Data for the task:
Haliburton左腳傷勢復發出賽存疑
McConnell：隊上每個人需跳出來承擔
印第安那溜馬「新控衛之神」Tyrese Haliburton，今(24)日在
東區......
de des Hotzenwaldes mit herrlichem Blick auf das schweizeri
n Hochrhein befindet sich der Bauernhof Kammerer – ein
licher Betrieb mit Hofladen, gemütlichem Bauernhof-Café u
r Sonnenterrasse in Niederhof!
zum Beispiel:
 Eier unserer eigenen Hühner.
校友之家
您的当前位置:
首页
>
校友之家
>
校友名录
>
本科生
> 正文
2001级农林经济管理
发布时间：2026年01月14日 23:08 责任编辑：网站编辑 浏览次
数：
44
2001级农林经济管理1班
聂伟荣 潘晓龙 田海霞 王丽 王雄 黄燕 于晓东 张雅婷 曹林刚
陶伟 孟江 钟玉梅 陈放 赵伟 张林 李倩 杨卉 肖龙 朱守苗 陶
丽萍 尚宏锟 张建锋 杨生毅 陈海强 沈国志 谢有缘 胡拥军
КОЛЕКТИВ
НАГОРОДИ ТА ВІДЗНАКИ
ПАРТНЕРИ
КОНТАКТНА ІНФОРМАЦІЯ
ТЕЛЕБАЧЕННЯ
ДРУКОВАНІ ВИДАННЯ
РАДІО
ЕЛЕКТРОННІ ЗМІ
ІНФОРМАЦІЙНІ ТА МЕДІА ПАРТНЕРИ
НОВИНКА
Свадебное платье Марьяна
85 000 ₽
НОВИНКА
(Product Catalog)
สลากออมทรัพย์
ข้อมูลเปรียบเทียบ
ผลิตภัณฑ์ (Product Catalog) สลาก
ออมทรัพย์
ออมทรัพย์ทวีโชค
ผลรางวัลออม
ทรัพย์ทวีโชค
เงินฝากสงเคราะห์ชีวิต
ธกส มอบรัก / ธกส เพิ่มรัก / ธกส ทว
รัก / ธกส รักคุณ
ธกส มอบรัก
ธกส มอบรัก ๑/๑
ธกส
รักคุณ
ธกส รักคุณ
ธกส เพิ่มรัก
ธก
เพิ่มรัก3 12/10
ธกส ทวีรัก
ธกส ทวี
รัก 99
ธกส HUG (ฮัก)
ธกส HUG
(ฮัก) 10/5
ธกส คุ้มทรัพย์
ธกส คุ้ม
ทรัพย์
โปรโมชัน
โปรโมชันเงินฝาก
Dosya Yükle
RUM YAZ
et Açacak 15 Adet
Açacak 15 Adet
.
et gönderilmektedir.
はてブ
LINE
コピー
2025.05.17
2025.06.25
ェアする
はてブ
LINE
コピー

What is required: Retype all the data, keeping every character the same.

Worked solution:
Haliburton左腳傷勢復發出賽存疑
McConnell：隊上每個人需跳出來承擔
印第安那溜馬「新控衛之神」Tyrese Haliburton，今(24)日在
東區......
de des Hotzenwaldes mit herrlichem Blick auf das schweizeri
n Hochrhein befindet sich der Bauernhof Kammerer – ein
licher Betrieb mit Hofladen, gemütlichem Bauernhof-Café u
r Sonnenterrasse in Niederhof!
zum Beispiel:
 Eier unserer eigenen Hühner.
校友之家
您的当前位置:
首页
>
校友之家
>
校友名录
>
本科生
> 正文
2001级农林经济管理
发布时间：2026年01月14日 23:08 责任编辑：网站编辑 浏览次
数：
44
2001级农林经济管理1班
聂伟荣 潘晓龙 田海霞 王丽 王雄 黄燕 于晓东 张雅婷 曹林刚
陶伟 孟江 钟玉梅 陈放 赵伟 张林 李倩 杨卉 肖龙 朱守苗 陶
丽萍 尚宏锟 张建锋 杨生毅 陈海强 沈国志 谢有缘 胡拥军
КОЛЕКТИВ
НАГОРОДИ ТА ВІДЗНАКИ
ПАРТНЕРИ
КОНТАКТНА ІНФОРМАЦІЯ
ТЕЛЕБАЧЕННЯ
ДРУКОВАНІ ВИДАННЯ
РАДІО
ЕЛЕКТРОННІ ЗМІ
ІНФОРМАЦІЙНІ ТА МЕДІА ПАРТНЕРИ
НОВИНКА
Свадебное платье Марьяна
85 000 ₽
НОВИНКА
(Product Catalog)
สลากออมทรัพย์
ข้อมูลเปรียบเทียบ
ผลิตภัณฑ์ (Product Catalog) สลาก
ออมทรัพย์
ออมทรัพย์ทวีโชค
ผลรางวัลออม
ทรัพย์ทวีโชค
เงินฝากสงเคราะห์ชีวิต
ธกส มอบรัก / ธกส เพิ่มรัก / ธกส ทว
รัก / ธกส รักคุณ
ธกส มอบรัก
ธกส มอบรัก ๑/๑
ธกส
รักคุณ
ธกส รักคุณ
ธกส เพิ่มรัก
ธก
เพิ่มรัก3 12/10
ธกส ทวีรัก
ธกส ทวี
รัก 99
ธกส HUG (ฮัก)
ธกส HUG
(ฮัก) 10/5
ธกส คุ้มทรัพย์
ธกส คุ้ม
ทรัพย์
โปรโมชัน
โปรโมชันเงินฝาก
Dosya Yükle
RUM YAZ
et Açacak 15 Adet
Açacak 15 Adet
.
et gönderilmektedir.
はてブ
LINE
コピー
2025.05.17
2025.06.25
ェアする
はてブ
LINE
コピー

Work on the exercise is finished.